Dates of hearing: 29 May and 20 June 2014



Date of judgment: 8 July 2014



Before: Binns-Ward J



Applicants’ counsel: G.W. Woodland S.C.



Applicants’ attorneys: Edward Nathan Sonnenbergs Inc.

Cape Town



First Respondent’s counsel: Z.F. Joubert S.C.

Zach Joubert



First respondent’s attorneys: Patel and Totos

Cape Town


[1] It is not clear precisely how the Boland Trust will formulate its claim against KAL in any action that might follow upon the expungement of its claim.  The claim submitted to proof by the Boland Trust purported to be based on a fraudulent representation by KAL.  The description of the claim is cross-referenced in the proof of claim affidavit to paragraphs 41-44 of the founding affidavit in the winding-up application.  The papers in that application were not before me.

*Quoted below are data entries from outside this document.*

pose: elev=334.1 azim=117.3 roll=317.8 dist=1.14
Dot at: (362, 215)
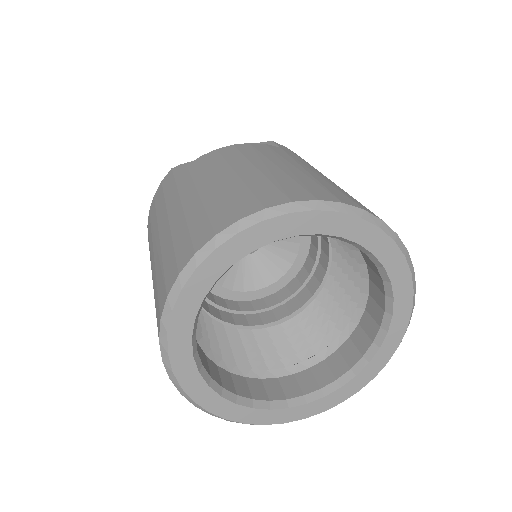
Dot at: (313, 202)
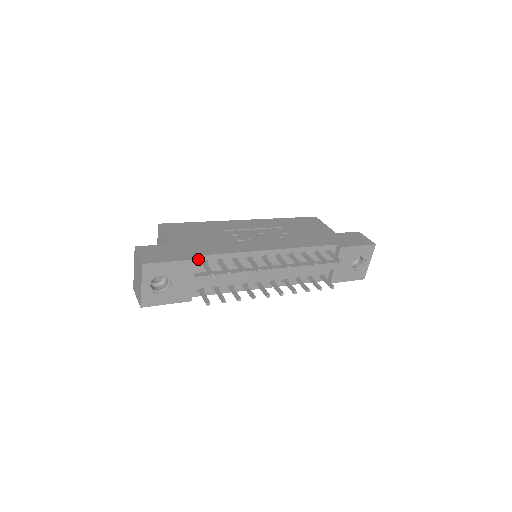
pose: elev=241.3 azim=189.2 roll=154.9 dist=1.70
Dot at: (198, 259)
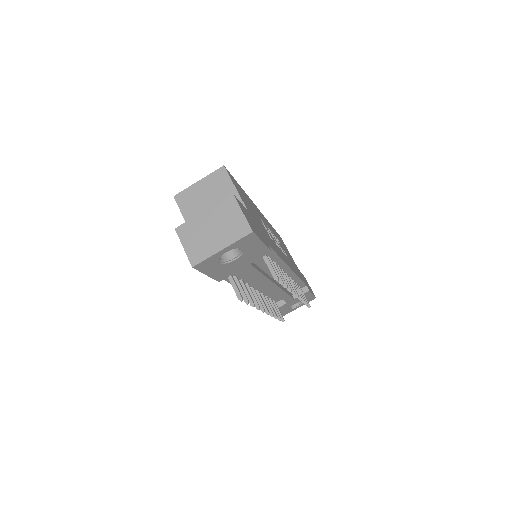
Dot at: occluded
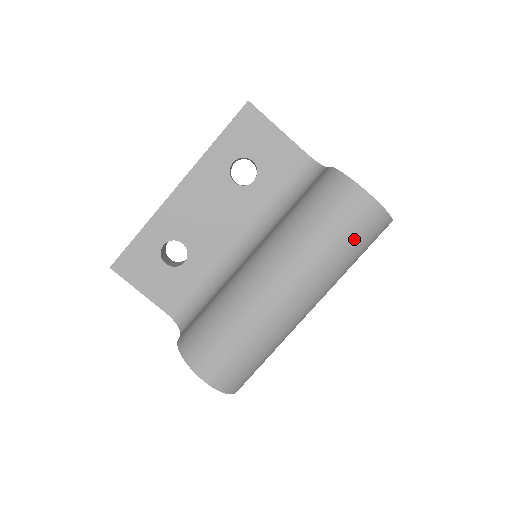
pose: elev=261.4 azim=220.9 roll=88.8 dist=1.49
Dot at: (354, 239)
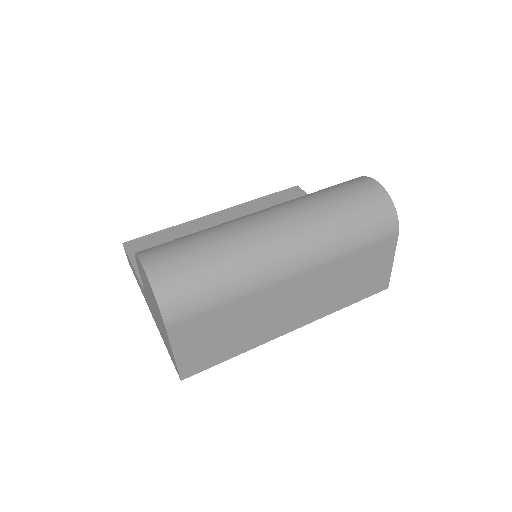
Dot at: (353, 204)
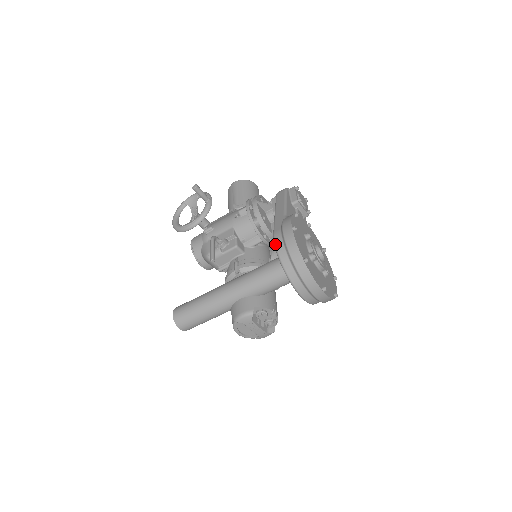
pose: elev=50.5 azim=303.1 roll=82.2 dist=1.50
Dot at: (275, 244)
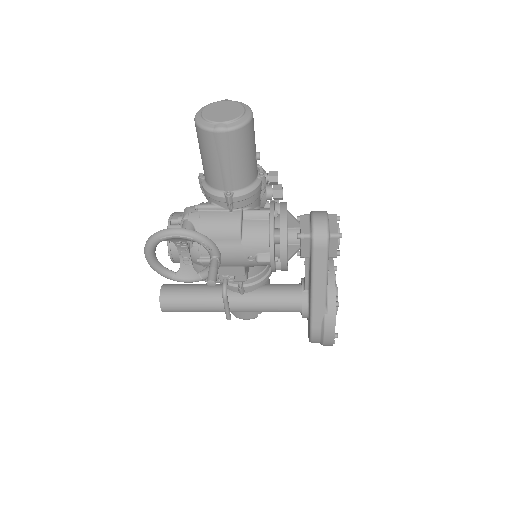
Dot at: (312, 339)
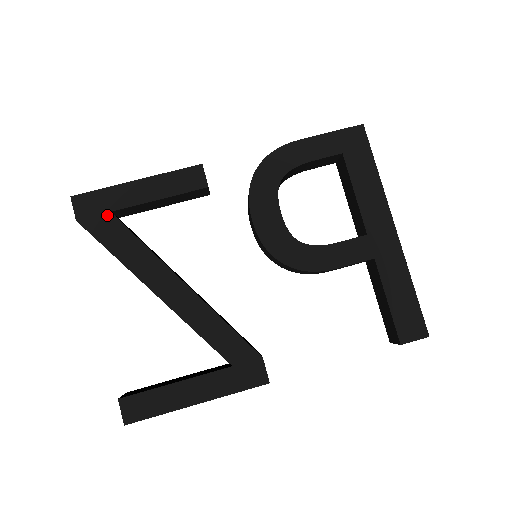
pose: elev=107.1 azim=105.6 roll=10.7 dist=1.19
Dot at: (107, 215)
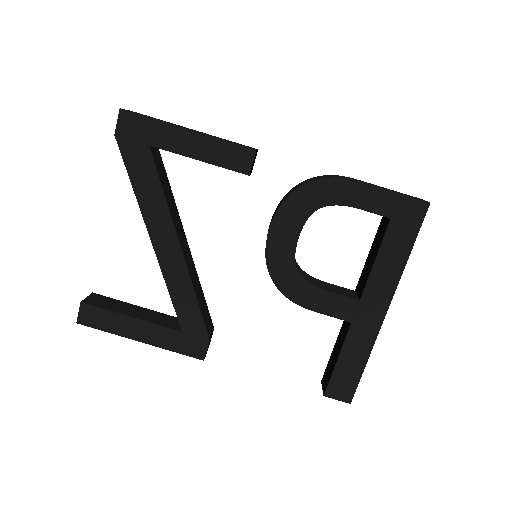
Dot at: (144, 147)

[2] The commissioner’s report did state (in para 6) that ‘[s]ubsidiary issues were also canvassed.  These related in the main to potential claims against Fifth Generation, de Klerk [Bermack Trust’s investment advisors] and Snyman personally, BGR Aucamp Scholtz Inc [KAL’s auditors] and Aucamp personally.  These claims do not appear to vest in KAL 1.  They appear to vest in the Bermack Trust’.

[3] They are described briefly in a few paragraphs in the founding affidavit in the current application, and, as related below, excerpts from the papers in those applications were also quoted in the replying papers.  I was informed from the bar during argument that the papers in the two matters run in total to well over 2000 pages.

[4] See para [13] above.

[5] At para [15].

[6] See para [4] above.

[7] See paragraph [22] above.

[8] At para 55.

[9] In this regard the court quoted approvingly from Blackman et al, Commentary on the Companies Act vol 3, at 14-376 and 14-378 and cited Ex parte Clifford Homes Construction (Pty) Ltd 1989 (4) SA 610 (W) at 614.

[10] Compare the English and Australian jurisprudence cited in Ma-Afrika Groepbelange.

[11] Section 108(2) of the Insolvency Act, 1986 c 45 provides: ‘The court may, on cause shown, remove a liquidator and appoint another’.

[12] At para [26].

[13] At para [61].

[14] At page 59.

[15] The pertinent passages from Balabel are quoted in A Company and Others v Commissioner for the South African Revenue Services [2014] ZAWCHC 33 at para 24.

[16] Both of the other judgments cited by Van Zyl J in this connection, viz. Murphy, NO and Benjamin, NO v Semphill and Others 1954 (3) SA 450 (W) and Millman NO v Goosen 1975 (3) SA 141 (O), were also concerned with quite different points, being the necessity for all co-trustees to be joined in proceedings by or against a trust, and the obligation of joint appointees, whether they by trustees, liquidators or judicial managers, to act jointly.